> _Questions d'étude_:
1 - Relevez tous les titres de livres et de récits cités dans la critique consacrée à la série Andrea Cort.
2 - Poursuivez la critique de la série Andrea Cort en reprenant juste après sa dernière phrase.

> _Bloc de texte_:
******
Space cluedo : La troisième griffe de Dieu, de Adam-Troy Castro

 

Emissaires des morts avait été la bonne surprise science-fictionnesque du mois de janvier et les critiques n’avaient pas manqué de le faire savoir un peu partout sur la toile. Les éditions Albin Michel remettent donc le couvert avec le deuxième opus de la série Andrea Cort, qui devrait en compter un troisième si les ventes suivent. Alors carton plein pour Adam-Troy Castro ? Pas vraiment si l’on s’en tient aux ventes du premier volume et c’est, il me semble, fort dommage au regard des immenses qualités de cette série. Par conséquent, la sortie de La troisième griffe de Dieu est l’occasion de rappeler tout le bien que nous pensons d’Andrea Cort.

Ce deuxième tome comprend donc un roman, La troisième griffe de Dieu, ainsi qu’une nouvelle, Un coup de poignard, placée en fin de volume. Les présentations avec le personnage d’Andrea Cort ayant été faites à l’occasion de la recension d'Émissaires des morts, contentons-nous d’un bref résumé des événements. Après avoir démasqué le coupable des meurtres de l’habitat Un, Un, Un, Andrea est devenue l’agent d’une puissante coalition IA. Sa position au sein du corps diplomatique a également changé puisqu’elle dispose du statut de procureur extraordinaire et évolue en dehors de toute hiérarchie. Autant dire que pour un électron libre de son envergure, ces nouveaux privilèges sont du pain béni. En échange, Andrea a accepté d'œuvrer pour les IA, mais tout en sachant qu’au sein de cette nébuleuse existent des factions dissidentes, qui intriguent et cherchent à nuire à l’humanité dans des proportions encore difficiles à évaluer. Par ailleurs, Andrea a bien du mal à comprendre le rôle qu’elle joue dans l’affrontement qui oppose ces différentes factions IA, d’autant plus que ses employeurs aiment à entretenir le mystère et ne lui confient pas toujours l’intégralité des éléments en leur possession. C’est qu’en réalité, Andrea influe sur le cours des choses par son libre-arbitre, autant que par les manipulations dont elle fait l’objet. Une savante et délicate association que l’on pourrait croire antinomique, mais qui entretient une certaine tension narrative et un voile de mystère habilement géré par Adam-Troy Castro.
******
> _Données enregistrées_:
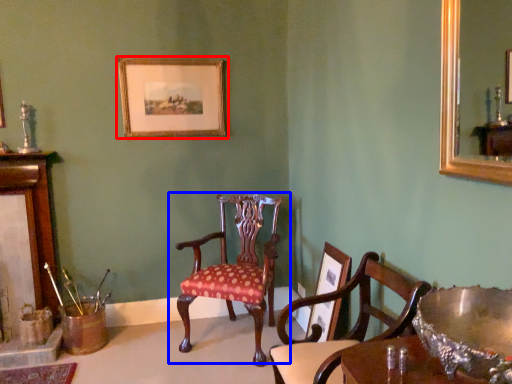
Question: Among these objects, which one is nearest to the camera, picture frame (highlighted by a red box) or chair (highlighted by a blue box)?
******
> _Réponses attendues_:
1 -
- Emissaires des morts
- La troisième griffe de Dieu
- Un coup de poignard

2 -
Dans ce deuxième roman, Andrea est invitée à rejoindre la planète Xana, fief de la famille Bettelhine, une dynastie de marchands d’armes de la pire espèce, dont elle abhorre incontestablement la posture morale et la position sociale.  Mais incitée par les IA à accepter l’invitation et intriguée par cette demande, Andrea décide de se rendre sur leur planète afin de savoir ce que lui veulent exactement les Bettelhine. A peine arrivée au port orbital de Xana, Andrea doit faire face à une tentative de meurtre, dont elle n’aurait pas réchappé sans la vigilance de ses deux gardes du corps et assistants, Oscin et Skye. Rien que de très ordinaire cependant pour la jeune-femme, dont la réputation la précède en général partout où elle se rend. L’incident aurait pu en rester là, si ce n’était la nature et la rareté de l’arme utilisée, la troisième griffe de Dieu, dont les effets révèlent un haut degré de cruauté. Au cours de la descente mouvementée de l’ascenseur spatial, Andrea devra mener une enquête serrée, dont les enjeux sont dissimulés comme autant de boîtes gigognes, avec pour seules armes la rigueur, l’intelligence et une bonne dose de misanthropie.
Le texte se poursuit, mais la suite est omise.